“Há quem ouça a verdade ser dita pelas
bocas das cacimbas, pelos ventos nas folhas de relva, pelos voos claudicantes
dos pássaros e até pela borra de café em espirais no fundo da caneca.
Há quem ouça a verdade ser dita pelos
lances de dados, pelos jogos de búzios, pelas pedras das runas e até pela
disposição caótica dos detritos no estômago dos animais sacrificados.
Há quem ouça a verdade ser dita pelo rumor
das salsas ardentes, pelos cortes das cartas do tarô, pelos imaginários signos
do zodíaco e até mesmo pelos megafones famigerados de pregadores de intenções
maliciosas.
Há quem ouça a verdade ser dita pela
repetição incansável das ladainhas, pelos suores dos pais de santo, pelas
pombas giras nos terreiros e até mesmo pelas imagens de culto em seus gestuais
de gesso.
Há quem ouça a verdade ser dita pelos
políticos nos palanques de comícios, pelos enxames de abelha nas tardes de
setembro, pelos cupins de asas em revoadas antes da chuva e até pelo
desabrochar das flores dos abricós de macaco.
Há quem ouça a verdade ser dita pelos
livros de auto-estorvo, pelas filosofias de senso comum, pelas simpatias de
comadres solícitas e até mesmo pelos calafrios na mudança de temperatura no final
do entardecer.
Há quem ouça a verdade ser dita pelos
torpores de agosto, pelos sonhos de mau jeito, pelos cantos da acauã e até
mesmo pelo cardiograma de Deus nas linhas quebradas dos relâmpagos.
Há que ouça a verdade ser dita pela boca do
maluco de pedra, pelo adivinho de araque, pelo profeta falsamente inspirado e
até mesmo pelas reticências de calendários interrompidos.
Há quem ouça a verdade ser dita pelas vozes dos místicos, pelas alucinações dos malucos, pela ignorância dos desinformados e até mesmo pela arrogância de doutores em ciências edificadas sobre princípios de bases falsas.
Há quem ouça a verdade ser dita pelas vozes dos místicos, pelas alucinações dos malucos, pela ignorância dos desinformados e até mesmo pela arrogância de doutores em ciências edificadas sobre princípios de bases falsas.

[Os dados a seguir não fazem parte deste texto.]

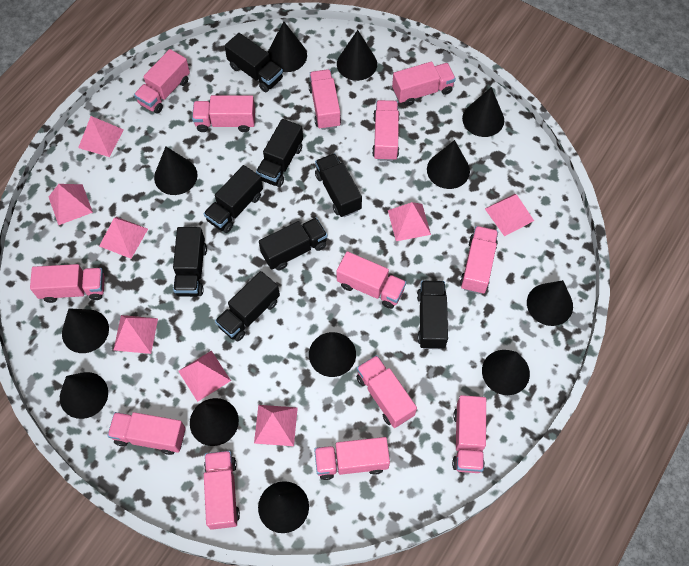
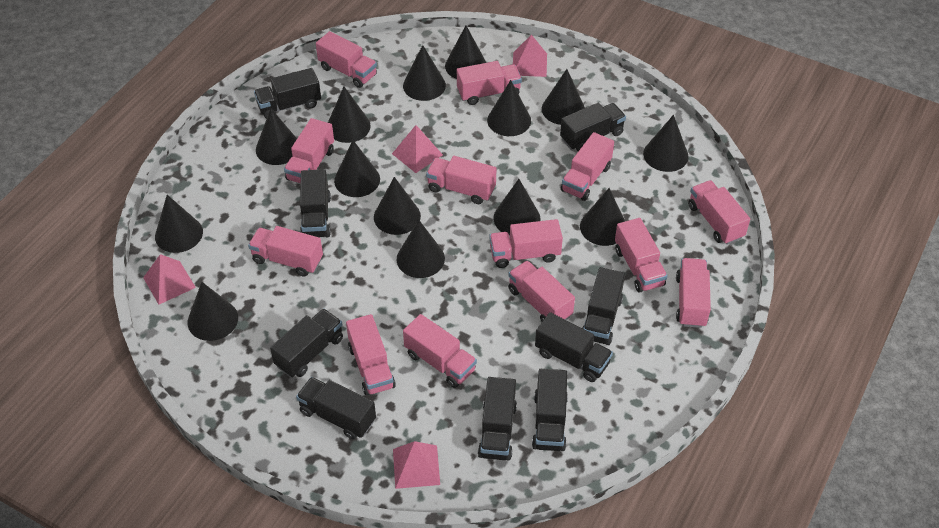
black cone: [60,372,108,419] [62,308,109,353] [154,147,198,195] [190,398,239,446] [258,481,309,533] [268,21,307,72] [309,332,356,377] [337,30,377,81] [427,140,470,189] [462,87,504,137] [482,350,530,395] [527,280,573,326] = 12 -> [155,195,203,253] [188,282,238,341] [256,108,297,165] [328,87,371,143] [334,140,380,197] [374,177,421,235] [397,220,445,278] [403,45,446,101] [445,25,486,79] [487,80,531,136] [493,179,540,236] [542,69,585,125] [580,188,625,246] [643,115,689,172] = 14
black truck: [173,227,207,297] [203,165,263,233] [215,271,280,341] [224,33,283,92] [256,119,303,187] [259,218,327,270] [315,153,362,217] [417,281,448,349] = 8 -> [254,68,321,119] [270,308,343,377] [296,377,376,440] [300,169,331,238] [478,377,517,461] [532,369,568,451] [535,312,613,382] [560,103,626,151] [582,267,625,345] = 9
pink pyramid: [49,184,93,225] [78,116,124,157] [99,217,148,259] [114,315,158,354] [178,351,231,402] [254,405,298,446] [388,202,431,241] [485,194,534,236] = 8 -> [143,254,196,304] [392,125,443,173] [393,441,440,489] [513,35,547,77] = 4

Há quem ouça a verdade ser dita pelas
manhas da cartomante, pelas linhas traçadas nas mãos, pelas vozes sem emissores
diante dos altares de imolação e até mesmo pelo zurrar do jumento no meio da
noite.
Há que ouça a verdade ser dita pelos
pergaminhos de superstições antigas, pela profusão de notícias que vêm de todos
os lados, pelo silêncio a muito custo conseguido e até mesmo pelas intuições
geradas em seus próprios temores.
Há quem ouça a verdade ser dita pelas vozes
dos anjos, pelo bolor atmosférico, pelos riscos das estrelas cadentes no céu
noturno e até mesmo pelas revelações havidas em estado de dormência.
A verdade. Ah, a verdade está em tudo
entranhada, como o arroz e o timbete, como o trigo e o joio. A verdade não
seria apenas a face mais crível da mentira? A verdade está por aí, diluída em tudo. Quem tiver
ouvidos de ouvir que ouça. Mas, por favor, não me conte!”